* **Provided material**:
══════════
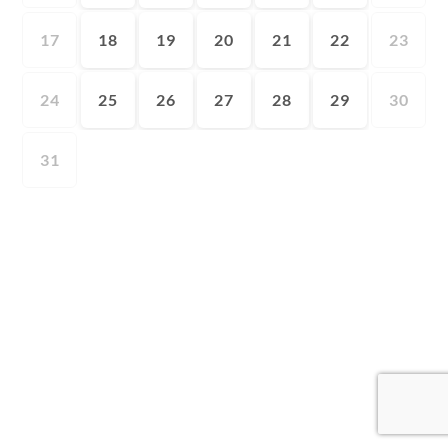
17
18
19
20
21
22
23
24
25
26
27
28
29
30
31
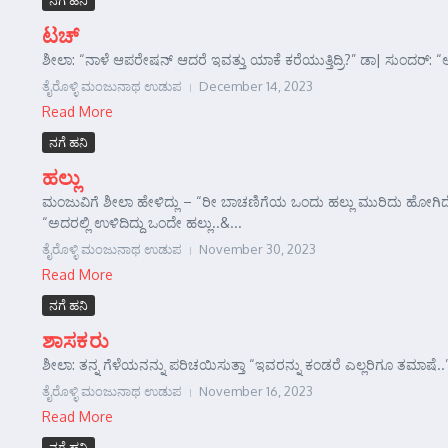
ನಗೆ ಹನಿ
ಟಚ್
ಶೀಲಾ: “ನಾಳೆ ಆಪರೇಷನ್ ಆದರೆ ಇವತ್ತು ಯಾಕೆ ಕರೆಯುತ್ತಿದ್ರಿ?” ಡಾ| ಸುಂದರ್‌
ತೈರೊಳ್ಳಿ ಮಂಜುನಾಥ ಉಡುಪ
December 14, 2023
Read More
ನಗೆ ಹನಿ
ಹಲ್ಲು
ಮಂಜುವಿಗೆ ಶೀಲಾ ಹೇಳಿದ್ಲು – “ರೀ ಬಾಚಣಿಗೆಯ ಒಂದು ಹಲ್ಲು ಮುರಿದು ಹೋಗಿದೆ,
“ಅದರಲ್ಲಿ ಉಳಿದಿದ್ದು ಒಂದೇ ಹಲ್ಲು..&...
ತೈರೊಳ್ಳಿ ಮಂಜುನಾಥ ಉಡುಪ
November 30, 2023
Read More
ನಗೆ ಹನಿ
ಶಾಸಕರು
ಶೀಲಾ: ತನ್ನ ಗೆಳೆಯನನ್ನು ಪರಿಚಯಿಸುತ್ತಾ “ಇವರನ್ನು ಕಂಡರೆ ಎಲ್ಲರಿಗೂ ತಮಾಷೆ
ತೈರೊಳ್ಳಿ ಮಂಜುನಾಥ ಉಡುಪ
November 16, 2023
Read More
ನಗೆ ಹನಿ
══════════
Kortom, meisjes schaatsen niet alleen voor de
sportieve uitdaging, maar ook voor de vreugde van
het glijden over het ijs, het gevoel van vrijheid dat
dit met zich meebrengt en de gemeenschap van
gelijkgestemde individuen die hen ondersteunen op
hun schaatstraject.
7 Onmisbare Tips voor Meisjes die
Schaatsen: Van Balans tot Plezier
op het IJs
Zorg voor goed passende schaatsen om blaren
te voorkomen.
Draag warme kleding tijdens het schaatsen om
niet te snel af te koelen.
══════════
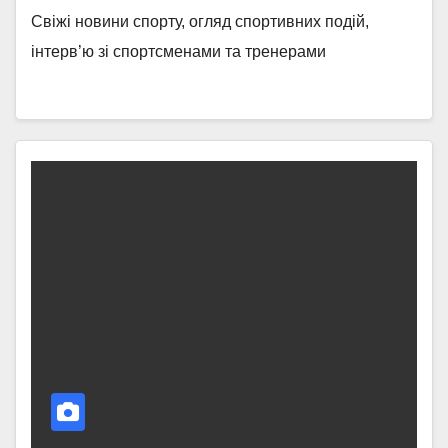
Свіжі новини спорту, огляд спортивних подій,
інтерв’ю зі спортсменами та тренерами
══════════
* **Exercise objective**:
Copy out, from the data above, each line where the string "niet" is present.

* **Completed exercise**:
Kortom, meisjes schaatsen niet alleen voor de
niet te snel af te koelen.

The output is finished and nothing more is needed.